==== Material supplied
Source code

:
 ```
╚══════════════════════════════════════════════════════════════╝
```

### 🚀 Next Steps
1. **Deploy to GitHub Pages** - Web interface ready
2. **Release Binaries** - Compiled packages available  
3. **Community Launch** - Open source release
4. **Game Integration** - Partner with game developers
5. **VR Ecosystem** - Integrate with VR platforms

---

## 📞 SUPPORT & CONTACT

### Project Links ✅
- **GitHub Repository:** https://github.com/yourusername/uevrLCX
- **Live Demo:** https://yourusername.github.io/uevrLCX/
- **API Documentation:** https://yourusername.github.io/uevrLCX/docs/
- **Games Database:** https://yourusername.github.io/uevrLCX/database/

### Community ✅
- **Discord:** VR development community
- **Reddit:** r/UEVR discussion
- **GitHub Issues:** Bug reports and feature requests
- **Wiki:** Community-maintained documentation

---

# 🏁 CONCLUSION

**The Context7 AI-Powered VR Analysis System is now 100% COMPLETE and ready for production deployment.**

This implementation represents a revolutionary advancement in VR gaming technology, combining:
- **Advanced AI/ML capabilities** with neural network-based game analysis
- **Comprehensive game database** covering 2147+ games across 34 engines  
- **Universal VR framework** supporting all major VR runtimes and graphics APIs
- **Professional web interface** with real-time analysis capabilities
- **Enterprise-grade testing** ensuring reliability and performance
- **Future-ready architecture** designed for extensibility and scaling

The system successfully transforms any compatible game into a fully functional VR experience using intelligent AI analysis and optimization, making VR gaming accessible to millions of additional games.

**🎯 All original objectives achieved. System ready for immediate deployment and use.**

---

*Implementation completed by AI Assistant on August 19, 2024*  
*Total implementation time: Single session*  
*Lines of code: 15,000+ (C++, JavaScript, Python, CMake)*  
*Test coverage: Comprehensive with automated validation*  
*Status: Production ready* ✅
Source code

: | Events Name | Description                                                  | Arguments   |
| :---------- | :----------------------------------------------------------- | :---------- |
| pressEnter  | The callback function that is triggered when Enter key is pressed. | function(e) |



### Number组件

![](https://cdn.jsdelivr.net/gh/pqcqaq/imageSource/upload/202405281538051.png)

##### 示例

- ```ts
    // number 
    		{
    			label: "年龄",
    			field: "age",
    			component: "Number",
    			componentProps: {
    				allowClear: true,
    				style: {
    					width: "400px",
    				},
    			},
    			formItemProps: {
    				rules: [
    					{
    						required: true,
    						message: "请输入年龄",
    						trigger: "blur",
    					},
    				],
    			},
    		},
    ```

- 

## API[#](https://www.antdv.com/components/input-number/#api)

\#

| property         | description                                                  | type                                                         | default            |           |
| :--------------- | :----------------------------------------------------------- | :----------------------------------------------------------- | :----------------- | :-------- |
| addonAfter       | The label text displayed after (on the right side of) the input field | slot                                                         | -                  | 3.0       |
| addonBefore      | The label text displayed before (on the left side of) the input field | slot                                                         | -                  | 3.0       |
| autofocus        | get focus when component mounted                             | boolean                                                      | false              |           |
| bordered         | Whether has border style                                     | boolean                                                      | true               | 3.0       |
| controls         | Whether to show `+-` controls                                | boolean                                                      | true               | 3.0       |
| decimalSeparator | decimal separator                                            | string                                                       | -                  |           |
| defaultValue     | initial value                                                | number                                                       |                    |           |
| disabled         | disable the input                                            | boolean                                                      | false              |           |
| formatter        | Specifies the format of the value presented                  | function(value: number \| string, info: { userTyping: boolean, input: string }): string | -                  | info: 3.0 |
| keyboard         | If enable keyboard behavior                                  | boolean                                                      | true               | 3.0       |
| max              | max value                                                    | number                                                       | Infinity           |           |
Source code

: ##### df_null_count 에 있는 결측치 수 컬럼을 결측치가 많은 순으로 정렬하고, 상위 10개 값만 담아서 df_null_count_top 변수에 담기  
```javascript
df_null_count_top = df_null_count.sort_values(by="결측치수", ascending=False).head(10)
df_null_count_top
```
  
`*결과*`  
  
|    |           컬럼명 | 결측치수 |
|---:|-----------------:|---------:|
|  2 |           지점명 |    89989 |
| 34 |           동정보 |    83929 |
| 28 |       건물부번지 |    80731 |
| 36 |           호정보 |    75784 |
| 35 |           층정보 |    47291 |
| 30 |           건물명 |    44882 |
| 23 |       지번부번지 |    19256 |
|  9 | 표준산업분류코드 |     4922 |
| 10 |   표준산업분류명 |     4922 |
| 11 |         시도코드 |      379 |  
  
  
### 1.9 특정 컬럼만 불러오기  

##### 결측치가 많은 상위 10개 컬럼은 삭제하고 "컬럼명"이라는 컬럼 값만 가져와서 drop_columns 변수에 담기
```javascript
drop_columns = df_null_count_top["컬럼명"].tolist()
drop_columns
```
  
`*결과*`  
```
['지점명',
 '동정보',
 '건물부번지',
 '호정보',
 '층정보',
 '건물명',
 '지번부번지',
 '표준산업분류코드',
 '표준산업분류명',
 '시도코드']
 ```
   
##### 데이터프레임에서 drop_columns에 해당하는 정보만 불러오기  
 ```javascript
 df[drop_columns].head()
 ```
========
## Required action
Please print, exactly and with nothing else, the lines from the first line of the entries through the line containing "- **Universal VR".

## Solved exercise
Source code

:
 ```
╚══════════════════════════════════════════════════════════════╝
```

### 🚀 Next Steps
1. **Deploy to GitHub Pages** - Web interface ready
2. **Release Binaries** - Compiled packages available  
3. **Community Launch** - Open source release
4. **Game Integration** - Partner with game developers
5. **VR Ecosystem** - Integrate with VR platforms

---

## 📞 SUPPORT & CONTACT

### Project Links ✅
- **GitHub Repository:** https://github.com/yourusername/uevrLCX
- **Live Demo:** https://yourusername.github.io/uevrLCX/
- **API Documentation:** https://yourusername.github.io/uevrLCX/docs/
- **Games Database:** https://yourusername.github.io/uevrLCX/database/

### Community ✅
- **Discord:** VR development community
- **Reddit:** r/UEVR discussion
- **GitHub Issues:** Bug reports and feature requests
- **Wiki:** Community-maintained documentation

---

# 🏁 CONCLUSION

**The Context7 AI-Powered VR Analysis System is now 100% COMPLETE and ready for production deployment.**

This implementation represents a revolutionary advancement in VR gaming technology, combining:
- **Advanced AI/ML capabilities** with neural network-based game analysis
- **Comprehensive game database** covering 2147+ games across 34 engines  
- **Universal VR framework** supporting all major VR runtimes and graphics APIs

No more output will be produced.